1. Activate NTFSdisk support through "Terminal"
This is the easiest, fastest, and most accessible option. You have to use the command line, but it's not hard at all — you just have to enter a couple of ready-made commands. Go like this.
Connect the flash drive or hard disk to your computer and ensure the media name consists of one word. If not, rename it. Make a note of the selected name.
Run Terminal via Spotlight search or from the Programs → Utilities folder.
Copy and paste the following command: sudo nano /etc/fstab. Then press Enter and enter the administrator password to confirm.
Insert LABEL=Disk_Name none ntfs rw,auto,nobrowse in the window that appears. Then, replace LABEL with the name of your disk. For example, the disk name could be DRIVE1 — so the code will be: LABEL=DRIVE1 none ntfs rw,auto,nobrowse.
Press Control + O and Enter to save the file, then Control + X to exit.
Now that the drive is connected, it will appear in the Finder side menu, and you will be able to write files to it. If the media is not displayed, go to Navigate → Computer and select the drive from the list. You can also press Shift + Command + G in the Finder, type Volumes, press Enter, and find the drive among the choices offered.

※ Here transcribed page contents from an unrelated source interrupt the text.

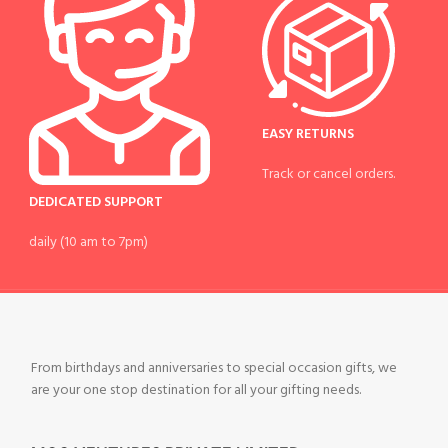
EASY RETURNS
Track or cancel orders.
DEDICATED SUPPORT
daily (10 am to 7pm)
From birthdays and anniversaries to special occasion gifts, we
are your one stop destination for all your gifting needs.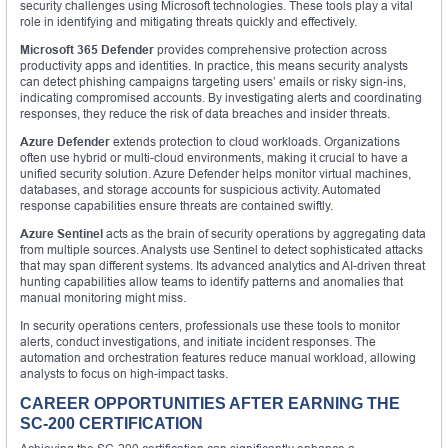
security challenges using Microsoft technologies. These tools play a vital
role in identifying and mitigating threats quickly and effectively.
Microsoft 365 Defender
provides comprehensive protection across
productivity apps and identities. In practice, this means security analysts
can detect phishing campaigns targeting users’ emails or risky sign-ins,
indicating compromised accounts. By investigating alerts and coordinating
responses, they reduce the risk of data breaches and insider threats.
Azure Defender
extends protection to cloud workloads. Organizations
often use hybrid or multi-cloud environments, making it crucial to have a
unified security solution. Azure Defender helps monitor virtual machines,
databases, and storage accounts for suspicious activity. Automated
response capabilities ensure threats are contained swiftly.
Azure Sentinel
acts as the brain of security operations by aggregating data
from multiple sources. Analysts use Sentinel to detect sophisticated attacks
that may span different systems. Its advanced analytics and AI-driven threat
hunting capabilities allow teams to identify patterns and anomalies that
manual monitoring might miss.
In security operations centers, professionals use these tools to monitor
alerts, conduct investigations, and initiate incident responses. The
automation and orchestration features reduce manual workload, allowing
analysts to focus on high-impact tasks.
CAREER OPPORTUNITIES AFTER EARNING THE
SC-200 CERTIFICATION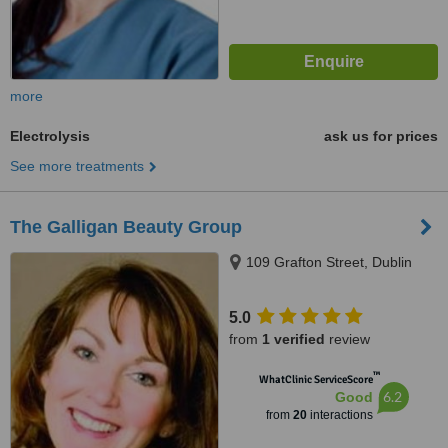
more
Electrolysis
ask us for prices
See more treatments
The Galligan Beauty Group
109 Grafton Street, Dublin
5.0
from
1 verified
review
™
WhatClinic ServiceScore
6.2
Good
from
20
interactions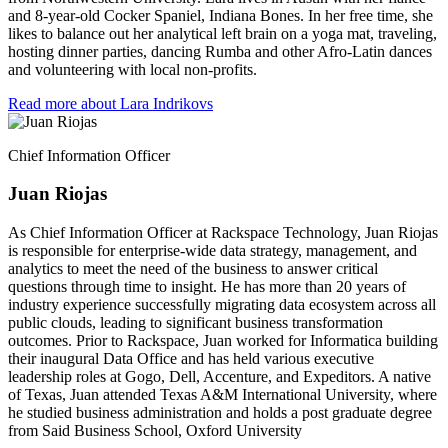
and 8-year-old Cocker Spaniel, Indiana Bones. In her free time, she
likes to balance out her analytical left brain on a yoga mat, traveling,
hosting dinner parties, dancing Rumba and other Afro-Latin dances
and volunteering with local non-profits.
Read more about Lara Indrikovs
Chief Information Officer
Juan Riojas
As Chief Information Officer at Rackspace Technology, Juan Riojas
is responsible for enterprise-wide data strategy, management, and
analytics to meet the need of the business to answer critical
questions through time to insight. He has more than 20 years of
industry experience successfully migrating data ecosystem across all
public clouds, leading to significant business transformation
outcomes. Prior to Rackspace, Juan worked for Informatica building
their inaugural Data Office and has held various executive
leadership roles at Gogo, Dell, Accenture, and Expeditors. A native
of Texas, Juan attended Texas A&M International University, where
he studied business administration and holds a post graduate degree
from Said Business School, Oxford University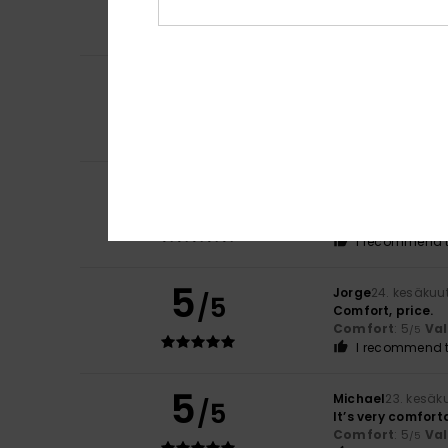
Comfort
: 5
Va
/5
I recommend t
4
Artur
2. heinäkuut
/5
It’s lovely and ve
Comfort
: 4
Va
/5
I recommend t
5
-Eric
26. kesäkuut
/5
Lovely and pleas
Comfort
: 5
Va
/5
I recommend t
5
Jorge
24. kesäkuu
/5
Comfort, price.
Comfort
: 5
Va
/5
I recommend t
5
Michael
23. kesäk
/5
It’s very comfort
Comfort
: 5
Va
/5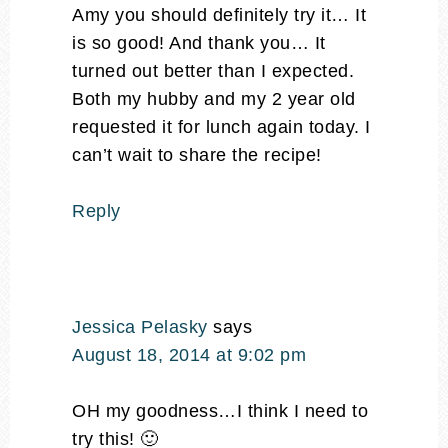
Amy you should definitely try it… It
is so good! And thank you… It
turned out better than I expected.
Both my hubby and my 2 year old
requested it for lunch again today. I
can’t wait to share the recipe!
Reply
Jessica Pelasky
says
August 18, 2014 at 9:02 pm
OH my goodness…I think I need to
try this! 🙂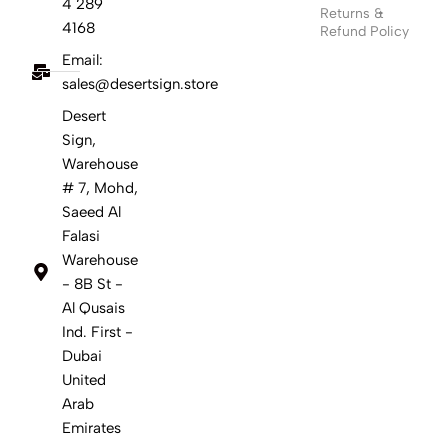
4 289
Returns &
4168
Refund Policy
Email:
sales@desertsign.store
Desert
Sign,
Warehouse
# 7, Mohd,
Saeed Al
Falasi
Warehouse
- 8B St -
Al Qusais
Ind. First -
Dubai
United
Arab
Emirates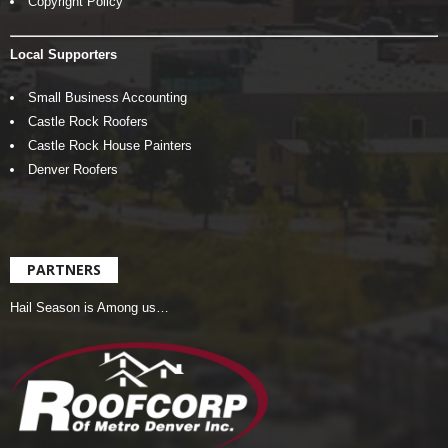
Copyright Policy
Local Supporters
Small Business Accounting
Castle Rock Roofers
Castle Rock House Painters
Denver Roofers
PARTNERS
Hail Season is Among us…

2. Install a third-party driver
Another solution is third-party utilities that add the NTFS driver to the system. They all work in automatic mode and are about the same. After installing such a program and rebooting your Mac, you can view and write files and format NTFS drives.
Paragon NTFS is the most popular utility with an intuitive interface and extensive features.
Tuxera NTFS is another famous program with the same features as its predecessor. A personal license for $15 allows use on three computers. In addition, there is a trial version.
iBoysoft NTFS is a similar NTFS solution supporting macOS Big Sur and M1 processors. Although you can try it for free, the license costs $19.95 annually and covers three computers.
3. Format the drive to ExFAT format
For all their differences, macOS and Windows have one thing in common: the exFAT file system, which both operating systems support. If you often use the drive with both Windows and macOS computers, format the drive to ExFAT for convenience.
Important: During this procedure, all information on the disk will be deleted. So if there are files on it, copy them to another location and return them after the format change.
To format, run Disk Utility via Spotlight search or from the Programs → Utilities folder.
Select the desired drive in the sidebar and click the Erase button.
Specify ExFAT as the format, name it, and click Erase.
When the formatting is complete, click Finish.
The drive will now be recognized in both macOS and Windows. In both operating systems, it will be possible to both view and write files without problems.